But I’ve noticed as I’ve continued to smooth out the rough edges of my thinking and behavior that The Tracinator has willfully given up the hammer of execution to the blending brush belonging to The Gracinator. I'll let you in on a little secret. Many folks wondered how and why I would step into the role I'm in now. It is a daunting situation to duplicate my father's presence, persona, and power. When I came back ten years ago, I knew I was so far out of my element with nothing in the proverbial toolbox that I had to rely on grace, i.e., unmerited favor wholly. In other words, I would do my very best, but the end result was outside my control.

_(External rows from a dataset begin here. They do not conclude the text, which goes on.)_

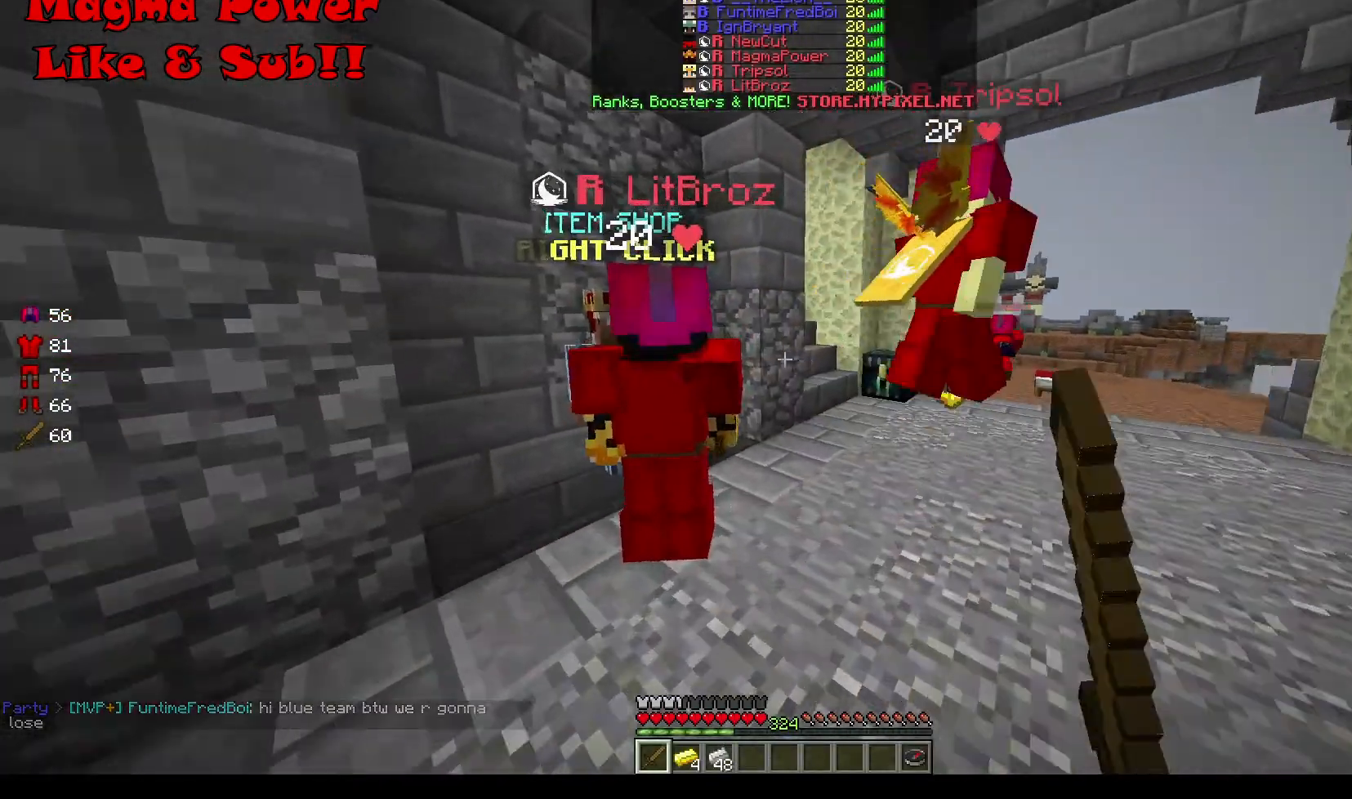
{"keys": [], "mouse": [], "events": [[417, "a", "up"], [450, "w", "up"]]}
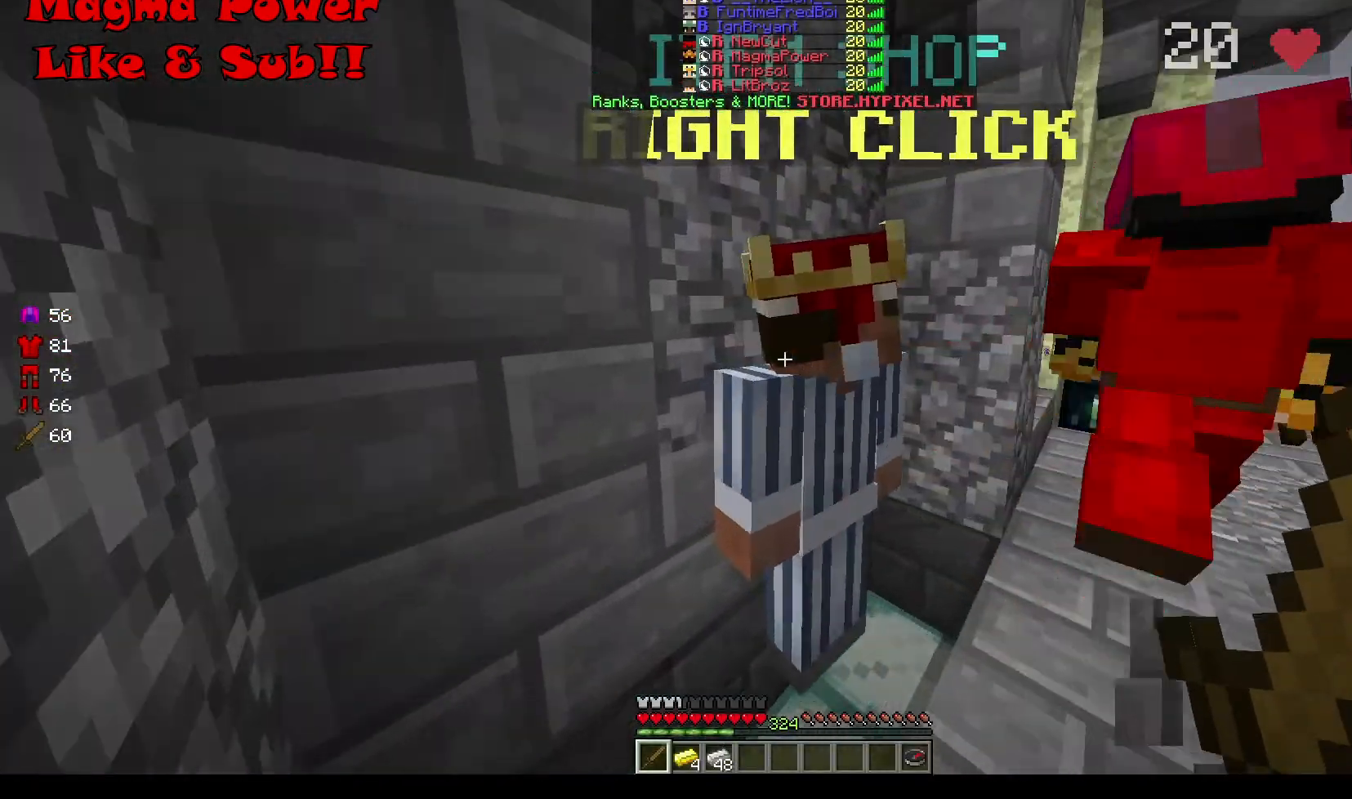
{"keys": [], "mouse": [], "events": [[83, "mouse_right", "down"], [250, "mouse_right", "up"]]}
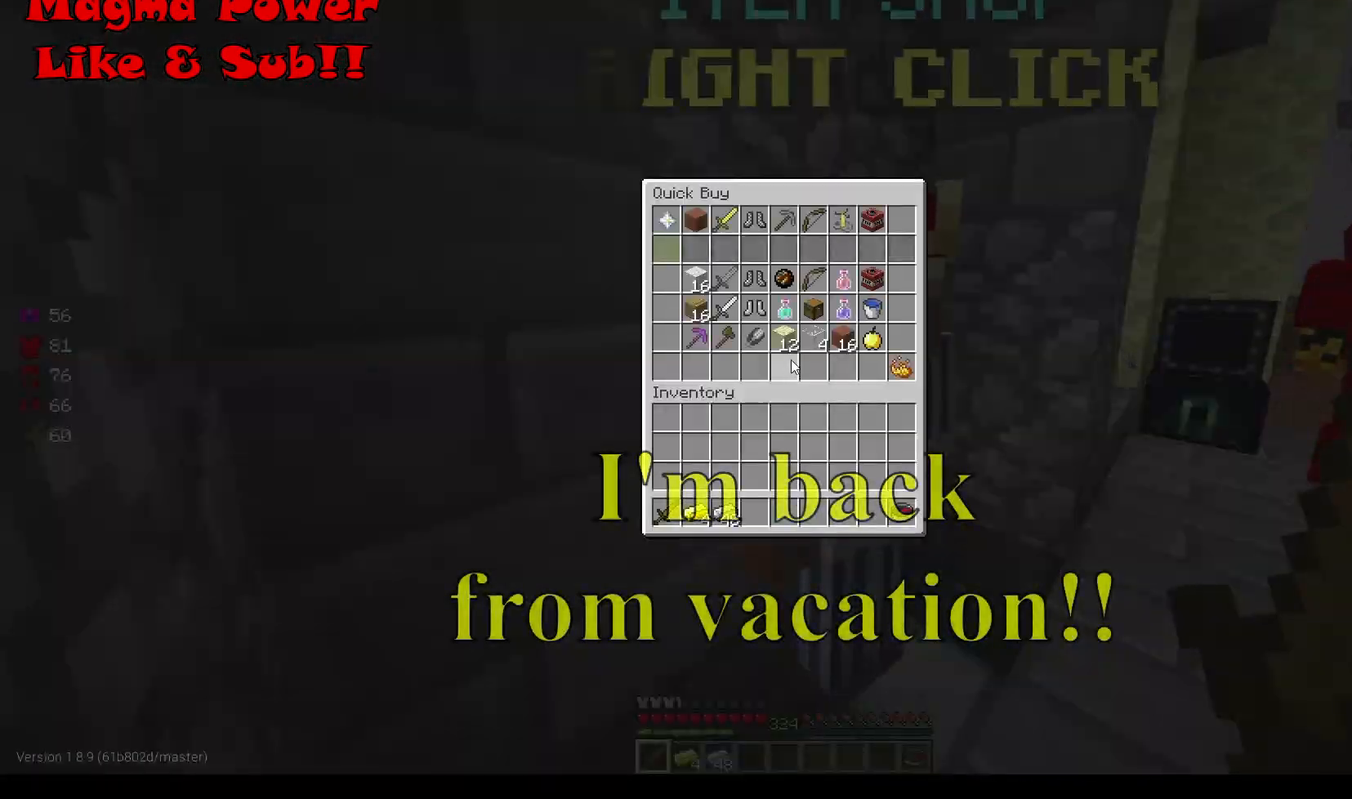
{"keys": [], "mouse": [], "events": []}
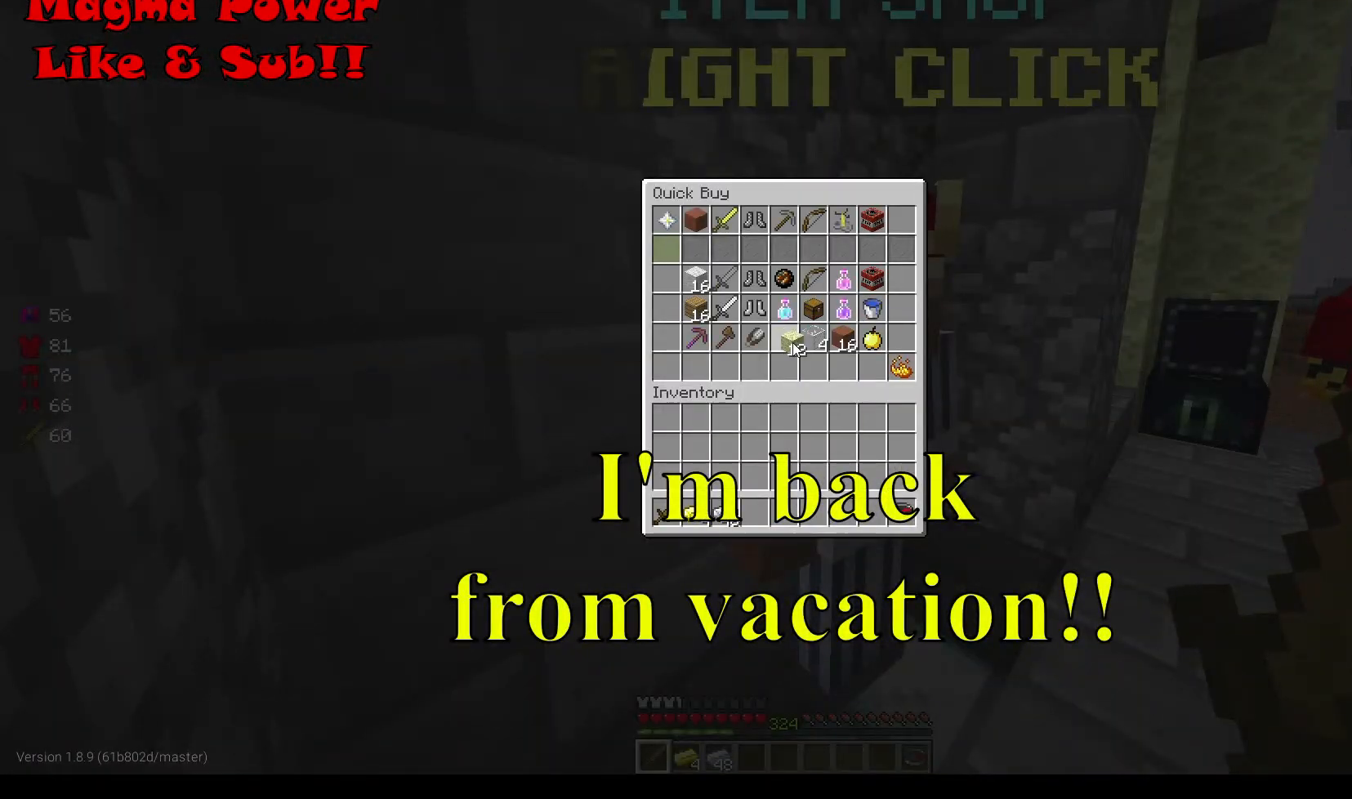
{"keys": [], "mouse": [], "events": []}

Today, this truth has become so second nature that I know of no other way to get out of bed each day and do what life presents. I will work hard, stay surrounded by tremendous people and books, and take good care of myself. I pray; I study; I serve; I work; I love; I receive. Life is now a tremendous balance of pouring out and being replenished that I wish I had given credence to earlier in life.
But we don’t understand it when we’re younger. We’re the masters of destiny, the earth movers and shakers, the creators, the conquerors —and that is all well and good. But there's a much more calm way to go about existing on the planet, and that's allowing each day to unfold precisely as it's supposed to. I no longer go to sleep drained and angry but rather retire in absolute wonder at what the day has revealed before me. Is it all perfect and good? Not even close. But it's a process; it's one day in eternity; it's a chance to do the best I can, and that's all I can ever achieve.
I have my list of things to accomplish at the start of each day. Sometimes they get checked off and sometimes they don’t. But I never reflect at the end of the day upset that I didn't get more done. I got precisely done what life presented to me in those 24 hours. And that is one tremendous feeling indeed. Someday, we won't have the construct called time; but for now, I try to make time my friend and not my foe. Let go and let grace. It's ready to take a preeminent role in your life if you let it.